I'm not an audio engineer, but I do know USB backwards and forwards! The design and quality of a USB cable will affect your SQ in only 2 ways -
1. The cable is so badly made that it does not support data transmission at the specified rate (although it would have to be truly bloody awful to not sustain 480Mbps) - some cables are like this, and plenty of cables that claim to be USB2.0 or USB 3.0 complaint are only complaint in the sense that they have the right type of plug connector. These types of cables may affect the sustainable data rate, which will compromise your SQ through stutter/playback interruptions...to put that into context, an uncompressed 16bit/44khz stream would only need just under 1.5Mbs for uninterrupted streaming....
2. The cable is standard complaint (i.e. carries the right voltage, right shape plugs, designed to carry minimum data rate as per spec), but is designed to a price (usually about $2/m + terminations) - in this case, the cable will be fine for computer applications, but may still cause SQ issues in audio, but only by picking up RF interference - in this case, the better made the cable is, and the better the materials used, the less noise it will introduce into your signal.

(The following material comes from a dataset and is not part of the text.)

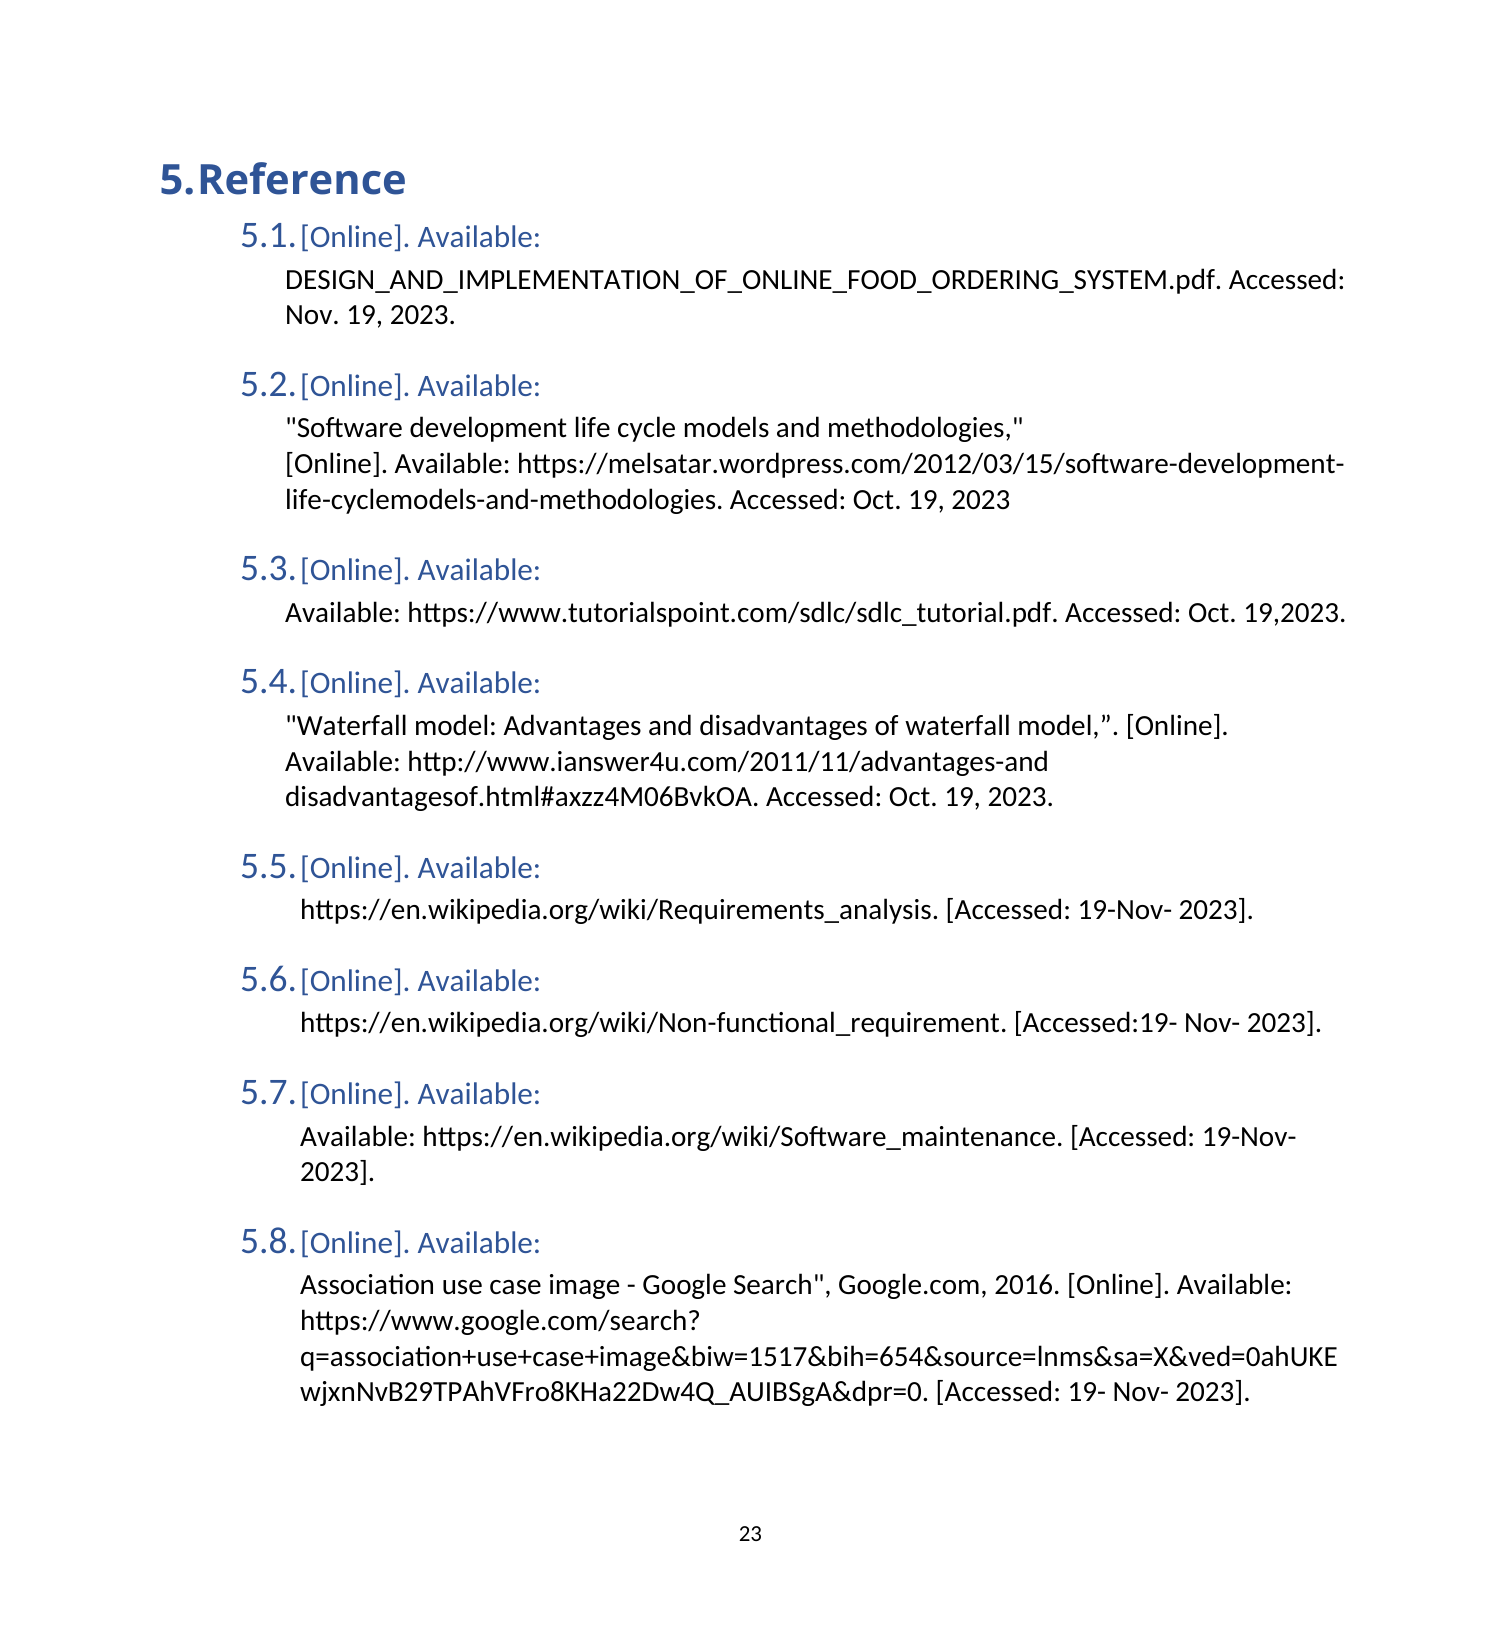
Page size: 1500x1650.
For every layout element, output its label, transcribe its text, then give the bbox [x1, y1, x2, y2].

It can't make the signal better, but it can make it worse.
My own view, and the physics of it supports the idea, is that very high quality cabling is a way of protecting the quality (primarily SNR) of your original signal. If that's a super-low-noise signal coming from a hand-crafted USB interface in a high-end audio device, it seems reasonable to buy high-quality cables to connect it to another high-quality device.
In terms of cable quality, the cost/quality relationship is a very steep exponential curve (quality on the x-axis, cost on the y). I you want to connect a $10000 streamer to a $15000 DAC, then it may well be that case that a (well-made) $1000 USB cable will deliver less noise into the DAC than a $50 cable (whether you can hear it or not, is another issue!). For more modest equipment, it seems unlikely that spending more than $150 on a USB cable will deliver any perceptible SQ gains.
$150 should be the most you need to pay for a 1.0m cable that will suit the vast majority of (non-esoteric) hifi applications, will be durable, flexbile, will provide effective transmission rates and shielding, and will have accurate plugs/fittings.